◆ Task item: Repeat the entries that follow verbatim, without any of their pictures.

◆ Given records:
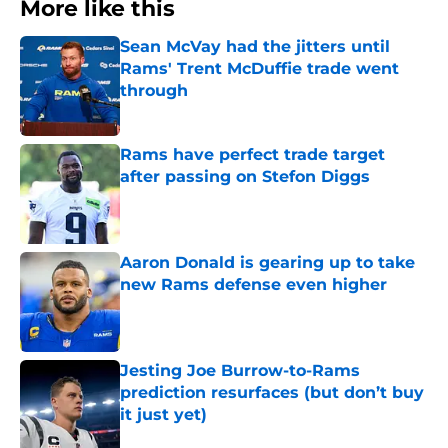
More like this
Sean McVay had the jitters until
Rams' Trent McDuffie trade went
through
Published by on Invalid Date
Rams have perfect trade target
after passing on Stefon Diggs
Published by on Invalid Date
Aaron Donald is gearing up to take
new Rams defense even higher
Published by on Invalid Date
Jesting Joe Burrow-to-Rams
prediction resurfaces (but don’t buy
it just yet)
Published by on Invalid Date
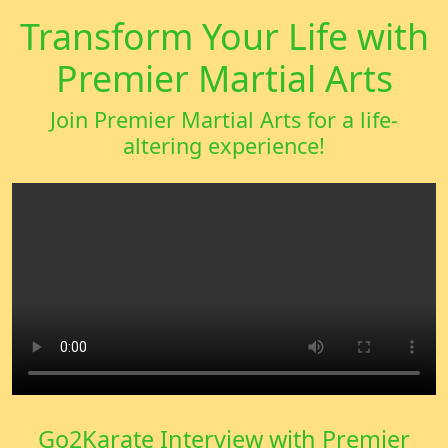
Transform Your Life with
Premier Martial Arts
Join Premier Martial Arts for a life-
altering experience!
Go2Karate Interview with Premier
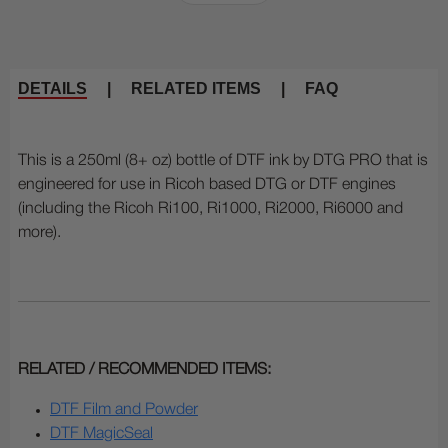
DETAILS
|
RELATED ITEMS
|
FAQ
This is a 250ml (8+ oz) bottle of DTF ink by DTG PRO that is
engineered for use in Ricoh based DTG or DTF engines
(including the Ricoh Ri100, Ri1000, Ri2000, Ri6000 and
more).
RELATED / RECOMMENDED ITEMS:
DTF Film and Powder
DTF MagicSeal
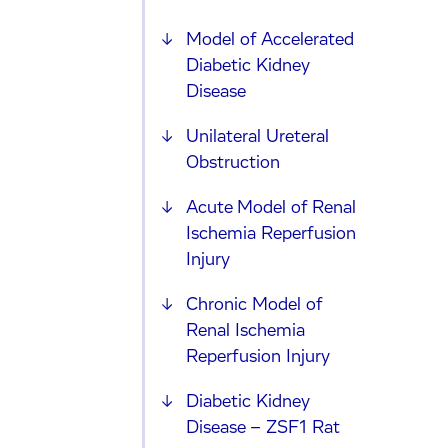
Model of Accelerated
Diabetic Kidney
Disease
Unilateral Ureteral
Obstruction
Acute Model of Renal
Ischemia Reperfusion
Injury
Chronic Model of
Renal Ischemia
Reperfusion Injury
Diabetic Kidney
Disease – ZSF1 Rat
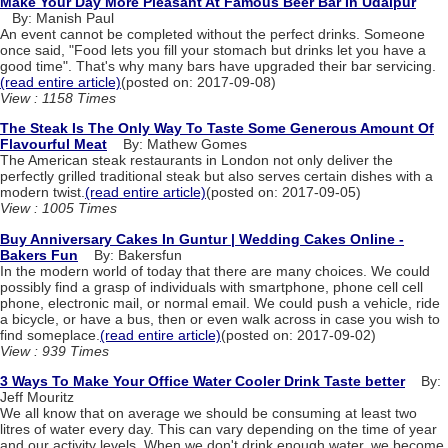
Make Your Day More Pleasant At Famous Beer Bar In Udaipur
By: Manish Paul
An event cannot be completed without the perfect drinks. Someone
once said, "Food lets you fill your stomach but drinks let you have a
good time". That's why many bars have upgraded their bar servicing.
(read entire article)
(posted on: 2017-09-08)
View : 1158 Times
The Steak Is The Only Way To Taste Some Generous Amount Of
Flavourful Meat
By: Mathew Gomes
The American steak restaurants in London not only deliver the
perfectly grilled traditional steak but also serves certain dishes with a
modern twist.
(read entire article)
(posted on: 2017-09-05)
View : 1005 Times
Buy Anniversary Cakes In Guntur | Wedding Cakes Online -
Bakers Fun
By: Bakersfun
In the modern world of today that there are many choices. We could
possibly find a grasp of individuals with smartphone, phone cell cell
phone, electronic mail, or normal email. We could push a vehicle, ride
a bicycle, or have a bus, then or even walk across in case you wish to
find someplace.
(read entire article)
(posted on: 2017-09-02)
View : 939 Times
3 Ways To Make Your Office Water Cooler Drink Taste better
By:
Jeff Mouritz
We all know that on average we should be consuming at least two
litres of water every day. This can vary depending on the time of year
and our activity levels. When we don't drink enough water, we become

◆ Result for this task:
More like this
Sean McVay had the jitters until
Rams' Trent McDuffie trade went
through
Published by on Invalid Date
Rams have perfect trade target
after passing on Stefon Diggs
Published by on Invalid Date
Aaron Donald is gearing up to take
new Rams defense even higher
Published by on Invalid Date
Jesting Joe Burrow-to-Rams
prediction resurfaces (but don’t buy
it just yet)
Published by on Invalid Date
Transform Your Life with
Premier Martial Arts
Join Premier Martial Arts for a life-
altering experience!
Go2Karate Interview with Premier
DETAILS
|
RELATED ITEMS
|
FAQ
This is a 250ml (8+ oz) bottle of DTF ink by DTG PRO that is
engineered for use in Ricoh based DTG or DTF engines
(including the Ricoh Ri100, Ri1000, Ri2000, Ri6000 and
more).
RELATED / RECOMMENDED ITEMS:
DTF Film and Powder
DTF MagicSeal
Model of Accelerated
Diabetic Kidney
Disease
Unilateral Ureteral
Obstruction
Acute Model of Renal
Ischemia Reperfusion
Injury
Chronic Model of
Renal Ischemia
Reperfusion Injury
Diabetic Kidney
Disease – ZSF1 Rat
Make Your Day More Pleasant At Famous Beer Bar In Udaipur
By: Manish Paul
An event cannot be completed without the perfect drinks. Someone
once said, "Food lets you fill your stomach but drinks let you have a
good time". That's why many bars have upgraded their bar servicing.
(read entire article)
(posted on: 2017-09-08)
View : 1158 Times
The Steak Is The Only Way To Taste Some Generous Amount Of
Flavourful Meat
By: Mathew Gomes
The American steak restaurants in London not only deliver the
perfectly grilled traditional steak but also serves certain dishes with a
modern twist.
(read entire article)
(posted on: 2017-09-05)
View : 1005 Times
Buy Anniversary Cakes In Guntur | Wedding Cakes Online -
Bakers Fun
By: Bakersfun
In the modern world of today that there are many choices. We could
possibly find a grasp of individuals with smartphone, phone cell cell
phone, electronic mail, or normal email. We could push a vehicle, ride
a bicycle, or have a bus, then or even walk across in case you wish to
find someplace.
(read entire article)
(posted on: 2017-09-02)
View : 939 Times
3 Ways To Make Your Office Water Cooler Drink Taste better
By:
Jeff Mouritz
We all know that on average we should be consuming at least two
litres of water every day. This can vary depending on the time of year
and our activity levels. When we don't drink enough water, we become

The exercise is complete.